(MATERIAL FOR THIS EXERCISE begins)

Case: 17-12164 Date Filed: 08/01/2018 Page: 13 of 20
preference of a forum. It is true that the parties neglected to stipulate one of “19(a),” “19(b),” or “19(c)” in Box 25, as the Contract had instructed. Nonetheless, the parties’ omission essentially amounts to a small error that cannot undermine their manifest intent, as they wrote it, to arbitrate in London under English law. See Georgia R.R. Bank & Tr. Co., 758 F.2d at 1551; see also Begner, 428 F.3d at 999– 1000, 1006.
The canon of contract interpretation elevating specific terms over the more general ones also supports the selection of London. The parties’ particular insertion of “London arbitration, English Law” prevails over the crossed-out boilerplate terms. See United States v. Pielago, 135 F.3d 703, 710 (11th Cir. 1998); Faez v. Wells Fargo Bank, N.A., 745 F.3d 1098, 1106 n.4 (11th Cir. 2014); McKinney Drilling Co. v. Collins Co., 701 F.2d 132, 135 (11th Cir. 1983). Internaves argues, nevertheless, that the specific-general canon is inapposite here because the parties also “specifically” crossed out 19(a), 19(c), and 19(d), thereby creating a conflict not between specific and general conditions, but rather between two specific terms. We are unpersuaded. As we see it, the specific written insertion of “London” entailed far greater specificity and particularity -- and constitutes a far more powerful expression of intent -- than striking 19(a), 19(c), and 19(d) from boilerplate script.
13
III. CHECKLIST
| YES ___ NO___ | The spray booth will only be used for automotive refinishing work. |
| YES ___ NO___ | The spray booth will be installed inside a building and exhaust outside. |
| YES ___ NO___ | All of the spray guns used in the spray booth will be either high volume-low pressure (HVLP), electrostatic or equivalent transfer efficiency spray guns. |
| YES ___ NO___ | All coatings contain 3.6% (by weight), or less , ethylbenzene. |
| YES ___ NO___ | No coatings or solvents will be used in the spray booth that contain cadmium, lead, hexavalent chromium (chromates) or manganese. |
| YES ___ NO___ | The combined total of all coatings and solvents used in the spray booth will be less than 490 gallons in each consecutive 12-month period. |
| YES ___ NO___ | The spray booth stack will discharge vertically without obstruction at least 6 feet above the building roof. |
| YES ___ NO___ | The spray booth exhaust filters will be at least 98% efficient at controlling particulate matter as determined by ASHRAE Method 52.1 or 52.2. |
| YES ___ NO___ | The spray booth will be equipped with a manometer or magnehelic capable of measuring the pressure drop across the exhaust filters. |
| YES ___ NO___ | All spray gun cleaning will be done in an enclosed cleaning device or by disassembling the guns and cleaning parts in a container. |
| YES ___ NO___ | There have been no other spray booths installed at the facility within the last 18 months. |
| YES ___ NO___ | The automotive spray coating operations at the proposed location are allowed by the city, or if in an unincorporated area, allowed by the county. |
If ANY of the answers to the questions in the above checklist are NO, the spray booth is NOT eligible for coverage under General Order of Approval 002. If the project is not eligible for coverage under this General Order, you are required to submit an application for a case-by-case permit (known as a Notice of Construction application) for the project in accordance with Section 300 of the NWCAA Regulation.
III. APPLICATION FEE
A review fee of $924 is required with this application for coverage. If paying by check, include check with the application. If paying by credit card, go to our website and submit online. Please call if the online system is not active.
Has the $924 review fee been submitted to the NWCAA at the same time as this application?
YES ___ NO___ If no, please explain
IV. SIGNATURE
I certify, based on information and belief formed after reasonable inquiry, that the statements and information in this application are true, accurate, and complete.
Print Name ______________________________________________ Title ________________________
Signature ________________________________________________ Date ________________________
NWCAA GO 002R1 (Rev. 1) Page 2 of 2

(MATERIAL FOR THIS EXERCISE ends)

Pull out all lines of the data with the string "coverage".

_SOLUTION TO THIS PROBLEM_
If ANY of the answers to the questions in the above checklist are NO, the spray booth is NOT eligible for coverage under General Order of Approval 002. If the project is not eligible for coverage under this General Order, you are required to submit an application for a case-by-case permit (known as a Notice of Construction application) for the project in accordance with Section 300 of the NWCAA Regulation.
A review fee of $924 is required with this application for coverage. If paying by check, include check with the application. If paying by credit card, go to our website and submit online. Please call if the online system is not active.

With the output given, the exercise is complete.